[Exercise data Boundary: Start]

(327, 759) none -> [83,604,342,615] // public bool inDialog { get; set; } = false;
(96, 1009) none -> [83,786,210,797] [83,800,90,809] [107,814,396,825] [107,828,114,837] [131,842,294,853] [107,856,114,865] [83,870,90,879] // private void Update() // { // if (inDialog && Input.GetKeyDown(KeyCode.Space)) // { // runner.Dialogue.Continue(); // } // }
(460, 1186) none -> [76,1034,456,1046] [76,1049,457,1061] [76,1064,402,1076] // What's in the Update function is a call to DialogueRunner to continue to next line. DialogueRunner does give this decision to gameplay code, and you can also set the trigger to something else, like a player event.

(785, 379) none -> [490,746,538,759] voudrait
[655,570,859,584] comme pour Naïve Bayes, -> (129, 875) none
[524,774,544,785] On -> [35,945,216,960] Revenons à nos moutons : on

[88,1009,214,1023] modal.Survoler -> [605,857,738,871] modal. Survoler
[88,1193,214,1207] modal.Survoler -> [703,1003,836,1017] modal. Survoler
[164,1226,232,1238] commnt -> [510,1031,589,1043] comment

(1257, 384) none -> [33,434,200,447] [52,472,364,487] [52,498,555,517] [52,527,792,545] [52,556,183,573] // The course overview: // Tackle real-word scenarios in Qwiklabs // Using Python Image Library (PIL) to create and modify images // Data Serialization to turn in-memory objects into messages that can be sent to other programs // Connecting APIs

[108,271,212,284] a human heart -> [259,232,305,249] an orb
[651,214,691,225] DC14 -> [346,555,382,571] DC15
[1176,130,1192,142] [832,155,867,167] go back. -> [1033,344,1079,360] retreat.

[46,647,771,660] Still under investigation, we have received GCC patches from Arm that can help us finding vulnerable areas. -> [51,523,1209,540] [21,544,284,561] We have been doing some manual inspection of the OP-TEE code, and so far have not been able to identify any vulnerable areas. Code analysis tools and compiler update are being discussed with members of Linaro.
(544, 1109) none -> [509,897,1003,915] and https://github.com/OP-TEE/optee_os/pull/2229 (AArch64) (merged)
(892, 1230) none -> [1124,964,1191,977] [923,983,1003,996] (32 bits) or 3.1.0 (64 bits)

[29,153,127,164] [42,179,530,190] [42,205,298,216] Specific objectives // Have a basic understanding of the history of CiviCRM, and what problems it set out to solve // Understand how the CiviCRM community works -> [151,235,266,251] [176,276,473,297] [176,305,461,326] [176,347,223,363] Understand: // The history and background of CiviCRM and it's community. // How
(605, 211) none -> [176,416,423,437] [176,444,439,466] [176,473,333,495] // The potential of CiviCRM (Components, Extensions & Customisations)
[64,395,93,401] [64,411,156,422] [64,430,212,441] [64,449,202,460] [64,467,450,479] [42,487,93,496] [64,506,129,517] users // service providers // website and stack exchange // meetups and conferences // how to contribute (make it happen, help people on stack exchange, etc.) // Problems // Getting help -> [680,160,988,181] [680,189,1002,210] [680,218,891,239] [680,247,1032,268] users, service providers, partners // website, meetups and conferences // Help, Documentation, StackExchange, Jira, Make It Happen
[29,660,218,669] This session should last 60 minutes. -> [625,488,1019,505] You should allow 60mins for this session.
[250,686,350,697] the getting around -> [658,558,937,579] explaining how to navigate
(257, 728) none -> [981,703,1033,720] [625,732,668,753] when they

[Exercise data Boundary: End]

• _Try it_
Only the lines above starting at the one containing "[164,1226,232,1238] commnt ->" and ending at the one containing "[1176,130,1192,142] [832,155,867,167] go", both included, are to be returned, exactly as they read.

• _Result of the exercise_
[164,1226,232,1238] commnt -> [510,1031,589,1043] comment

(1257, 384) none -> [33,434,200,447] [52,472,364,487] [52,498,555,517] [52,527,792,545] [52,556,183,573] // The course overview: // Tackle real-word scenarios in Qwiklabs // Using Python Image Library (PIL) to create and modify images // Data Serialization to turn in-memory objects into messages that can be sent to other programs // Connecting APIs

[108,271,212,284] a human heart -> [259,232,305,249] an orb
[651,214,691,225] DC14 -> [346,555,382,571] DC15
[1176,130,1192,142] [832,155,867,167] go back. -> [1033,344,1079,360] retreat.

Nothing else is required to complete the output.